* [Set exercise]
In the mailing-list reply below, which function does Namhyung Kim say should set the value using data from perf record in the background?

* [Source passage]
--------

RE: [RFC PATCH v10 0/8] TPEBS counting mode support

Posted by Wang, Weilin 1 year, 8 months ago


> -----Original Message-----
> From: Namhyung Kim <namhyung@kernel.org>
> Sent: Sunday, June 2, 2024 2:18 PM
> To: Wang, Weilin <weilin.wang@intel.com>
> Cc: Ian Rogers <irogers@google.com>; Arnaldo Carvalho de Melo
> <acme@kernel.org>; Peter Zijlstra <peterz@infradead.org>; Ingo Molnar
> <mingo@redhat.com>; Alexander Shishkin
> <alexander.shishkin@linux.intel.com>; Jiri Olsa <jolsa@kernel.org>; Hunter,
> Adrian <adrian.hunter@intel.com>; Kan Liang <kan.liang@linux.intel.com>;
> linux-perf-users@vger.kernel.org; linux-kernel@vger.kernel.org; Taylor, Perry
> <perry.taylor@intel.com>; Alt, Samantha <samantha.alt@intel.com>; Biggers,
> Caleb <caleb.biggers@intel.com>
> Subject: Re: [RFC PATCH v10 0/8] TPEBS counting mode support
> 
> On Fri, May 31, 2024 at 11:03:25PM +0000, Wang, Weilin wrote:
> >
> > > -----Original Message-----
> > > From: Namhyung Kim <namhyung@kernel.org>
> > > As I said, please don't open event1:R (for perf stat) and let tpebs_stop() set
> > > the value using the data from perf record in background.
> >
> > I think this is exactly what I'm trying to achieve, not open event1:R for perf
> stat.
> > The problem is that I'm not sure how to do it properly in the code. Please
> give
> > me some suggestion here.

--------

* [Records supplied]
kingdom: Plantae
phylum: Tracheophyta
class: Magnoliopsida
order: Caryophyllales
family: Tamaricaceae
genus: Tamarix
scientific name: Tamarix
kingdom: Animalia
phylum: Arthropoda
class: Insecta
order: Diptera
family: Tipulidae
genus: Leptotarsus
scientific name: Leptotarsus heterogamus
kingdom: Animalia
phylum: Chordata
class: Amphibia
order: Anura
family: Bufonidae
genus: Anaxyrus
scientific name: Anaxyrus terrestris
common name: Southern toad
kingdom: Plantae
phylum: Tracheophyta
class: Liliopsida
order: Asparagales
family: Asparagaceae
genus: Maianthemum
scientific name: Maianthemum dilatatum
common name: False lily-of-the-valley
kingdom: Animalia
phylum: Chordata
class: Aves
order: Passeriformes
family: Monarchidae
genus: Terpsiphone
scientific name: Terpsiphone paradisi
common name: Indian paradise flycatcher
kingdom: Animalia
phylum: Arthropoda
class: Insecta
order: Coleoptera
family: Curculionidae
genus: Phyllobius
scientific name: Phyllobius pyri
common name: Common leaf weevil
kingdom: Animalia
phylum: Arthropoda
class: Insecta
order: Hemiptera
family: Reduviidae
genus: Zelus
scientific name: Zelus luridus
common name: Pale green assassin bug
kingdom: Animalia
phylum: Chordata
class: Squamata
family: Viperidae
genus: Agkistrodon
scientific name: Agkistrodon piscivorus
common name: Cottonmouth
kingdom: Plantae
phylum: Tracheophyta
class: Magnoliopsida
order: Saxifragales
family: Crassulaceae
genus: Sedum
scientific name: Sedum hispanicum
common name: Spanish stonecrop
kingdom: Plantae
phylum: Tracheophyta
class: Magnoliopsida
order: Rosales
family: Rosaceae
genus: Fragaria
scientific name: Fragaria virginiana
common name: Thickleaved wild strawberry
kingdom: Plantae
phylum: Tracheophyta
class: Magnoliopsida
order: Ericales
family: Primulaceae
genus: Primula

--------

* [Correct result]
tpebs_stop()